Performance evaluation¶

In [8]:
import numpy as np
import pandas as pd

# function using for loop
def f1(num):
    my_sum = 0
    my_sum2 = 0

    for i in range(1, num + 1):
        my_sum += i
        my_sum2 += i**2

    my_mean = my_sum / num
    my_sd = math.sqrt(my_sum2 / num - my_mean**2)
    return [my_mean, my_sd]

# function using vectorization
def f2(num):
    v = np.arange(1, num + 1)

    my_mean = np.mean(v)
    my_variance = np.mean(v**2)
    my_sd = np.sqrt(my_variance - my_mean**2)
    return [my_mean, my_sd]

# function using apply
def f3(num):
    v = np.arange(1, num + 1)
    
    v_series = pd.Series(v)
    my_mean = v_series.mean()
    my_variance = v_series.apply(lambda x: x**2).mean()
    my_sd = np.sqrt(my_variance - my_mean**2)
    return [my_mean, my_sd]

%timeit f1(10000)
%timeit f2(10000)
%timeit f3(10000)
1.03 ms ± 27 µs per loop (mean ± std. dev. of 7 runs, 1,000 loops each)
50.6 µs ± 10.9 µs per loop (mean ± std. dev. of 7 runs, 10,000 loops each)
2.93 ms ± 136 µs per loop (mean ± std. dev. of 7 runs, 100 loops each)

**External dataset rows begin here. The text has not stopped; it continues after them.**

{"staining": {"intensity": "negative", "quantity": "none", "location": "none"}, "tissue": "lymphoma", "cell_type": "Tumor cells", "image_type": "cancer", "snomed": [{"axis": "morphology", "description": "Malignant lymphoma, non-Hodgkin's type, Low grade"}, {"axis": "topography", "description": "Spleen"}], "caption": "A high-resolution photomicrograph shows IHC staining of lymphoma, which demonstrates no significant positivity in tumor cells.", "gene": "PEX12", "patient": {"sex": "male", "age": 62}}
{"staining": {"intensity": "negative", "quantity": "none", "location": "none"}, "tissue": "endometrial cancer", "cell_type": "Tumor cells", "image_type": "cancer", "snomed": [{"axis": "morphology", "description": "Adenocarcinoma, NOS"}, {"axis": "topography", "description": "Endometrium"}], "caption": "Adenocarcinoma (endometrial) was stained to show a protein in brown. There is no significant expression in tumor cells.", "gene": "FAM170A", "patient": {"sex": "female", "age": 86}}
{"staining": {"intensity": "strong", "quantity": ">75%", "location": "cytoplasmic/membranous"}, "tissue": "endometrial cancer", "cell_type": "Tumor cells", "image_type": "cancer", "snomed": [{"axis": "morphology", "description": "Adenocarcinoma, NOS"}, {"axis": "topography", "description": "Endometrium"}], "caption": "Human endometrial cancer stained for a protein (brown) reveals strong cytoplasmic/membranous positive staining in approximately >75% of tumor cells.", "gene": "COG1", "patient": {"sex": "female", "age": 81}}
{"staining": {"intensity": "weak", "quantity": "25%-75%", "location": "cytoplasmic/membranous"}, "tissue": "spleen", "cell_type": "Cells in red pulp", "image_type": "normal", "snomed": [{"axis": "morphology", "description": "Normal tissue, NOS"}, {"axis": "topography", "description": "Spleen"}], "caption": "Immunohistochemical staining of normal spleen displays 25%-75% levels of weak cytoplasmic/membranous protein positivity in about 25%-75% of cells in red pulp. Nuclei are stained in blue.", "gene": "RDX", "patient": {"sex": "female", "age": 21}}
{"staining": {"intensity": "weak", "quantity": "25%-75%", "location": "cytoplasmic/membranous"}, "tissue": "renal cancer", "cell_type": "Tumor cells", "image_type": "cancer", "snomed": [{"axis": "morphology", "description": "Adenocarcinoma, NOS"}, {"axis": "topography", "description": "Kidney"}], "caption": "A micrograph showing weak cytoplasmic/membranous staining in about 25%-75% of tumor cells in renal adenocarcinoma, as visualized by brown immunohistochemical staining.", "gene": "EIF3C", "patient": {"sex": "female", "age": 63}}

Typically, a For Loop is easy to unerstand, but slow for large datasets due to the interpreted nature of Python. Vectorization (using Numpy) is efficient for numerical opterations on large datasets, but may not be as intuititve for complex operations. Apply (using Pandas) is convenient for applying a function along row or colun of a DataFrame/Series, but may be slower than vectorized operations.